Texto del documento:
El número de mujeres dominicanas que se convierten en madres después de los 40 años sigue creciendo, a pesar de que la mayoría de los partos todavía ocurre entre los 20 y 24 años. Este fenómeno se da en un contexto internacional en el que la natalidad disminuye y la maternidad se posterga cada vez más.
Durante los primeros dos meses de 2026, República Dominicana registró 242 nacimientos de madres mayores de 40 años. Según datos citados por Diario Libre, desde 2019 el Repositorio de Información de Estadísticas de Servicios de Salud (Riess) ha reportado más de 12 mil partos en mujeres de 40 a 44 años y más de 700 en mayores de 45.
El cambio en el perfil de las madres dominicanas se explica en parte por la evolución de los tratamientos de fertilidad y el acceso a nuevas tecnologías médicas. La doctora Francisca Aquino, ginecóloga del Centro Vista del Jardín, explicó a Diario Libre que “están cada día más avanzados los tratamientos de fertilidad y las pacientes entonces comienzan a adherirse y a tener hijos cada día más tarde”.

Lo que se pide:
Transcribe sin cambios el fragmento del texto sobre la maternidad después de los 40 que va desde "El número de" hasta "mayores de 45.".

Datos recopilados
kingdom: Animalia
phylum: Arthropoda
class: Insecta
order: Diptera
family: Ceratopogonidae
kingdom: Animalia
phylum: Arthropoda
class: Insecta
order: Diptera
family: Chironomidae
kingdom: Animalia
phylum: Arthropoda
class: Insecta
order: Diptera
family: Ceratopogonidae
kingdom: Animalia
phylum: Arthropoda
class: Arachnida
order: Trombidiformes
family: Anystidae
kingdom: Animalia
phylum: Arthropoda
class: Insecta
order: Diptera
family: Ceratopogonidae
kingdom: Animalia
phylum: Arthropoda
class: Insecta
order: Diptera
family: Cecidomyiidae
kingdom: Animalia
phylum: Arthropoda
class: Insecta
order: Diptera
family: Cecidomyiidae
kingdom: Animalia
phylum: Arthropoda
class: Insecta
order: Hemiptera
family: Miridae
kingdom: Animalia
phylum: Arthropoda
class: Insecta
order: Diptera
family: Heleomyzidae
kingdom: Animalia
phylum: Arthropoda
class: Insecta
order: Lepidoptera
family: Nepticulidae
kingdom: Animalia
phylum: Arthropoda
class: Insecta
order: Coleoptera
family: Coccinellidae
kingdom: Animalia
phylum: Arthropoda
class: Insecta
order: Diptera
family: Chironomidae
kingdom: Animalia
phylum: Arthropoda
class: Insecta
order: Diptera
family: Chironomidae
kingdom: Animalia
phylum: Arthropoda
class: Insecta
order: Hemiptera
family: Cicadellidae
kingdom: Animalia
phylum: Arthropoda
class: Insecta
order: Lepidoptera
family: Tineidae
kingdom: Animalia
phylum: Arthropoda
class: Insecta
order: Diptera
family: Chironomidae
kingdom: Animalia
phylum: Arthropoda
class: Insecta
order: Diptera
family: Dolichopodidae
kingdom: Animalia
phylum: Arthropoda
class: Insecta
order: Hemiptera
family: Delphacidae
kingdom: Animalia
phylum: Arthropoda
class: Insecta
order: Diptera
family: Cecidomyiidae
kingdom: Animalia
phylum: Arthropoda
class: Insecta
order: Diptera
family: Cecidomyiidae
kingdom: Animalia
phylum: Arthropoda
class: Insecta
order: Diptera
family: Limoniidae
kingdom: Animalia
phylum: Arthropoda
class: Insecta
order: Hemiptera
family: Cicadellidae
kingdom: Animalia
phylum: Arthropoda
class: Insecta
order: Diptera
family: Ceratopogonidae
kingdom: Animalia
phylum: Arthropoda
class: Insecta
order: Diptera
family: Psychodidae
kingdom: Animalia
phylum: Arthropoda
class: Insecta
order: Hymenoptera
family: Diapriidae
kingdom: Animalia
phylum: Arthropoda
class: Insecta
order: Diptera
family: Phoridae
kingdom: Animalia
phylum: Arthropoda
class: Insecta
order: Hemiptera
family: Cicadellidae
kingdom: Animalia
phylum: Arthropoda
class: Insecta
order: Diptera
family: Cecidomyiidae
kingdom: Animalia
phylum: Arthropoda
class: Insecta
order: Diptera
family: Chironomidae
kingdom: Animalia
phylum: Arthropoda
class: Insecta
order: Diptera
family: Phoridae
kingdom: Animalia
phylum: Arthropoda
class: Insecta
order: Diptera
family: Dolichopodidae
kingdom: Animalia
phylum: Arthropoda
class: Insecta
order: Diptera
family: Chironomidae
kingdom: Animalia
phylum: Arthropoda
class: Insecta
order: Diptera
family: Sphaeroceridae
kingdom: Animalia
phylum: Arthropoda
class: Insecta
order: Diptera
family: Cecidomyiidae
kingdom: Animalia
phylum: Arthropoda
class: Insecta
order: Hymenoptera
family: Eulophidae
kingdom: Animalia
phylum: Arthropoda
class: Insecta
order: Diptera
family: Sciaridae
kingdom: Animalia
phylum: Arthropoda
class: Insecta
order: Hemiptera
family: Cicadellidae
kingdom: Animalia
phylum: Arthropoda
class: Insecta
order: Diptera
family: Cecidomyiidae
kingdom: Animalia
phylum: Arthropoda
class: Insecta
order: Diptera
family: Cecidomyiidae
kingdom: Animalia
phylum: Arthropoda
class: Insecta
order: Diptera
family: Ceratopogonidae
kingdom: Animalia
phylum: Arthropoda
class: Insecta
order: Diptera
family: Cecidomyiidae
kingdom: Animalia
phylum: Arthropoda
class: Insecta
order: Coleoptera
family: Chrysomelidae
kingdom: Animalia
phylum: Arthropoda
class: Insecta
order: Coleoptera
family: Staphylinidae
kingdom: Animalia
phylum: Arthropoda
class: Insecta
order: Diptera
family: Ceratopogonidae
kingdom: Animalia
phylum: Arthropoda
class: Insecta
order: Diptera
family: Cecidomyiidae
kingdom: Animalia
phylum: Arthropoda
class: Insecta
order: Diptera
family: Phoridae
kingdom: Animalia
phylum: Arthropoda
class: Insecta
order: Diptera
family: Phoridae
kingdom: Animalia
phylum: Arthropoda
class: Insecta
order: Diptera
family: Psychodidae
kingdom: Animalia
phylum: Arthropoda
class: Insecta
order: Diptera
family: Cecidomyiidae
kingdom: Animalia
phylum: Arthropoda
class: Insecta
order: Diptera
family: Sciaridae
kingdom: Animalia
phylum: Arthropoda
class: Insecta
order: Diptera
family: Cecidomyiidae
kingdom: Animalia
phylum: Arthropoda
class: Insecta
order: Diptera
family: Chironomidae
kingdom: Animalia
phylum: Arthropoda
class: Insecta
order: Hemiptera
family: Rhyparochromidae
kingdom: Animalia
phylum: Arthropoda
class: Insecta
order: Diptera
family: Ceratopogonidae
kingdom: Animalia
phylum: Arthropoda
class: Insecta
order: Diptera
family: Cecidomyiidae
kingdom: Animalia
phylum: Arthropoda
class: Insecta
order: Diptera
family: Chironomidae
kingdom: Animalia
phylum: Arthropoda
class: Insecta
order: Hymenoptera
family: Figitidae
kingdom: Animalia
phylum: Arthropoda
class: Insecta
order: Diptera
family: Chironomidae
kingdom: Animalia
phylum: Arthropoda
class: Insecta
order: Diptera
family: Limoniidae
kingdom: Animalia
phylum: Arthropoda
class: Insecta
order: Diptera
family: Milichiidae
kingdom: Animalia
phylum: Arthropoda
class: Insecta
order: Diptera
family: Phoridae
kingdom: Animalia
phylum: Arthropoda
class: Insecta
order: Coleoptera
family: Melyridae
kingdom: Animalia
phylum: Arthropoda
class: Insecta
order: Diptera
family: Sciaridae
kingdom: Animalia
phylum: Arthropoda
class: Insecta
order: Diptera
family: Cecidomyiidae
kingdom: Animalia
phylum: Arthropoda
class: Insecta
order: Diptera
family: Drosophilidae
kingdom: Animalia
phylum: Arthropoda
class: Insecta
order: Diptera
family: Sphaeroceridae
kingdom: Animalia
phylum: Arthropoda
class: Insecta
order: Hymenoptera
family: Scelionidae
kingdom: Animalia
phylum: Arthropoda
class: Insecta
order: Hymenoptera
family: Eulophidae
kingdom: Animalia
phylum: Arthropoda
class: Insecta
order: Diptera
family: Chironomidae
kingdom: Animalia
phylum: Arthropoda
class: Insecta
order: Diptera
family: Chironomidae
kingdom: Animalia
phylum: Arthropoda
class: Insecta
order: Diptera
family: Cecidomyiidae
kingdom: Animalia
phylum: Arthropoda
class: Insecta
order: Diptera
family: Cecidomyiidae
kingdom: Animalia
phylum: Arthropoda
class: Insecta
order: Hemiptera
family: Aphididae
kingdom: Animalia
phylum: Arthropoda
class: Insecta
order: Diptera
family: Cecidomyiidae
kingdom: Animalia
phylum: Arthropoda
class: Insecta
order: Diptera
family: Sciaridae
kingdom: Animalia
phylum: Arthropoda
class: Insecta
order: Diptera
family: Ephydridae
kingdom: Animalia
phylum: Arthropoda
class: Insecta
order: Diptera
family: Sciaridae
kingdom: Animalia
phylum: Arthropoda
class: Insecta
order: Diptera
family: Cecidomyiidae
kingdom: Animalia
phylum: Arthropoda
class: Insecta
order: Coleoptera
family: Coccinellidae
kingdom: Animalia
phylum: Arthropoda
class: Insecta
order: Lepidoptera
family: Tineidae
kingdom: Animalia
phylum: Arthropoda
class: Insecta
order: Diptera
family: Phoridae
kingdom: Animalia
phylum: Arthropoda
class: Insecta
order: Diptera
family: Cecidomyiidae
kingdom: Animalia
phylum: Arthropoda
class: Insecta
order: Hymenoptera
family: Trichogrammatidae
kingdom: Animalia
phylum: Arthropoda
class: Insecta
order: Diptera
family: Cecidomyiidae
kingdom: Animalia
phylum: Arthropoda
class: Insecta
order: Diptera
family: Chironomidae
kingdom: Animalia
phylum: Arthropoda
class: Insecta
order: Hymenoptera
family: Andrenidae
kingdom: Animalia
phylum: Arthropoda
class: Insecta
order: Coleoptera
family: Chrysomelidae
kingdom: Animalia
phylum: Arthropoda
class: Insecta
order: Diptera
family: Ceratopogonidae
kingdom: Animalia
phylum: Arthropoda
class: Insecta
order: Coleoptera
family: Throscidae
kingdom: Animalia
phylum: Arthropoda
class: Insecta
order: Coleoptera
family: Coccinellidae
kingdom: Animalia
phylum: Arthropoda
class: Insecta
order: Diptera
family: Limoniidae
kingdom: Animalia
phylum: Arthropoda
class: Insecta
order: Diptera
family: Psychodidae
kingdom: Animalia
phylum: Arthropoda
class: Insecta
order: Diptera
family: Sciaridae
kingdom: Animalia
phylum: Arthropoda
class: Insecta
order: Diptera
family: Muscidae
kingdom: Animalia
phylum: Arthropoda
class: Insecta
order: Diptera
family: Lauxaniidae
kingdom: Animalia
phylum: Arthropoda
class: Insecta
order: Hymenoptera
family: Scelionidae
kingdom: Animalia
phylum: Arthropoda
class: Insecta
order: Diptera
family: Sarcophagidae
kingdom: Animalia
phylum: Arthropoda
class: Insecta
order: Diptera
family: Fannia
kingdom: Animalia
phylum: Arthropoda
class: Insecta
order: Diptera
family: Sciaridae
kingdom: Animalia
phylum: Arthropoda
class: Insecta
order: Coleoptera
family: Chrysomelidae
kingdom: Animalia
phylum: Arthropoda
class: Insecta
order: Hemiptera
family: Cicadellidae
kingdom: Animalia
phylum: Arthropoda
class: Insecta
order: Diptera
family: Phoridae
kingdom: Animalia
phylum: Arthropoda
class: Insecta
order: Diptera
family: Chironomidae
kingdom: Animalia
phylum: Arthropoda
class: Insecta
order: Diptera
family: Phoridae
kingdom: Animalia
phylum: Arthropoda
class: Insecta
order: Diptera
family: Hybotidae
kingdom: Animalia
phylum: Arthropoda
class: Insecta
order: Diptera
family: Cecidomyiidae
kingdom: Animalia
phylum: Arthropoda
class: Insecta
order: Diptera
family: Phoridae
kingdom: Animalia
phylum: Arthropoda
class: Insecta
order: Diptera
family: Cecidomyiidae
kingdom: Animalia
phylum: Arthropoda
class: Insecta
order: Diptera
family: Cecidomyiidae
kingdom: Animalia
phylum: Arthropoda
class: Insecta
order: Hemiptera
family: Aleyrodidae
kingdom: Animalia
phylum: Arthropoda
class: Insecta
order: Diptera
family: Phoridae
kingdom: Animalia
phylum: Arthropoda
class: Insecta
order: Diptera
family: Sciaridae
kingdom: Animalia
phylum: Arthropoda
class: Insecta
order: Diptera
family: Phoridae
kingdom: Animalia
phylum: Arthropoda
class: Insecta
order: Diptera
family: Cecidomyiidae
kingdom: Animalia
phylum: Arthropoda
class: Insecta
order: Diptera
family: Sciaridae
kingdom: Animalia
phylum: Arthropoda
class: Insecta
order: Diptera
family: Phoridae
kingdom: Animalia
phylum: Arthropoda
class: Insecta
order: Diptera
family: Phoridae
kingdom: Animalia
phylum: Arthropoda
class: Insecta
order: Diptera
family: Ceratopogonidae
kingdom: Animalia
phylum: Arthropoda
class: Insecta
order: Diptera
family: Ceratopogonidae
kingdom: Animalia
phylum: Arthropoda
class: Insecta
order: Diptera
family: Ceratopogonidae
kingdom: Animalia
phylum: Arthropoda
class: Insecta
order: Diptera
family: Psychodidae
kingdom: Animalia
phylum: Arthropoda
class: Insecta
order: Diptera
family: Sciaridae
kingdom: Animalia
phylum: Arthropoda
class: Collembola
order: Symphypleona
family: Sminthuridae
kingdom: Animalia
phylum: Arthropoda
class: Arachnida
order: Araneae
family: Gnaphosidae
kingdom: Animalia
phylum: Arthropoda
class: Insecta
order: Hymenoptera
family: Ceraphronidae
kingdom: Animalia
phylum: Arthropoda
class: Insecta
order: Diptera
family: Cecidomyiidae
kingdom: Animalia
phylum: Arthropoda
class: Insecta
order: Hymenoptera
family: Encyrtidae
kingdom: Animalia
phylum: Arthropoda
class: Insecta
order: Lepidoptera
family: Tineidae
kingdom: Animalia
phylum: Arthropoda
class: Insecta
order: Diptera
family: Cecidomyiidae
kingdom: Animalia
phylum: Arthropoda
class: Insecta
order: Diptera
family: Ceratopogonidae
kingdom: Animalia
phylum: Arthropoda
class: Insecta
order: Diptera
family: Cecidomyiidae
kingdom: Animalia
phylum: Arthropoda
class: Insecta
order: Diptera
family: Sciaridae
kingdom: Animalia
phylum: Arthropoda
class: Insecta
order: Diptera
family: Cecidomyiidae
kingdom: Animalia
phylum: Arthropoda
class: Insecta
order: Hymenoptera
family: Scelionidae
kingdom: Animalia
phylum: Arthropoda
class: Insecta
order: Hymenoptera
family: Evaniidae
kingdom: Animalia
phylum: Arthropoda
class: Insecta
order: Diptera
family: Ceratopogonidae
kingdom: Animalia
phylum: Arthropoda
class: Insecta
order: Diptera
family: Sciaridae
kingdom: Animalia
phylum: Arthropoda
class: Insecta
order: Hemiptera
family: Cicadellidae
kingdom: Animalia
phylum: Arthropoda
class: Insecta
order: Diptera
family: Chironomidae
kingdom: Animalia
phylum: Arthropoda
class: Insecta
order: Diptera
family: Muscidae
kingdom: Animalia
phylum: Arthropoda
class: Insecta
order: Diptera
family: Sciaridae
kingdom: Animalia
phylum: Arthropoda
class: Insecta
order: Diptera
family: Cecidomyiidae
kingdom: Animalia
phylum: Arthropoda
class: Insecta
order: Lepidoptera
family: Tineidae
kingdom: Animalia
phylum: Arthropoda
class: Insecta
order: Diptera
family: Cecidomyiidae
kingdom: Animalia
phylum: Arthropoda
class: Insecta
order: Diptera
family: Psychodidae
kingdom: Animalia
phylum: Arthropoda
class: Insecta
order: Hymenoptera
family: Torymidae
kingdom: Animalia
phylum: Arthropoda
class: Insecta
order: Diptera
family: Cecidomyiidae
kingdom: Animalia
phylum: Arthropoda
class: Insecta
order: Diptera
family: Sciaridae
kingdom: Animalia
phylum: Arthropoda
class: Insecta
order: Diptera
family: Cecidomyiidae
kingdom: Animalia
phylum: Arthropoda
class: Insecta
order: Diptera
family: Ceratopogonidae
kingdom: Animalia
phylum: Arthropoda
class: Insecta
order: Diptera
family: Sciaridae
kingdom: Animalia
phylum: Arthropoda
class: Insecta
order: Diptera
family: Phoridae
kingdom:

Respuesta:
El número de mujeres dominicanas que se convierten en madres después de los 40 años sigue creciendo, a pesar de que la mayoría de los partos todavía ocurre entre los 20 y 24 años. Este fenómeno se da en un contexto internacional en el que la natalidad disminuye y la maternidad se posterga cada vez más.
Durante los primeros dos meses de 2026, República Dominicana registró 242 nacimientos de madres mayores de 40 años. Según datos citados por Diario Libre, desde 2019 el Repositorio de Información de Estadísticas de Servicios de Salud (Riess) ha reportado más de 12 mil partos en mujeres de 40 a 44 años y más de 700 en mayores de 45.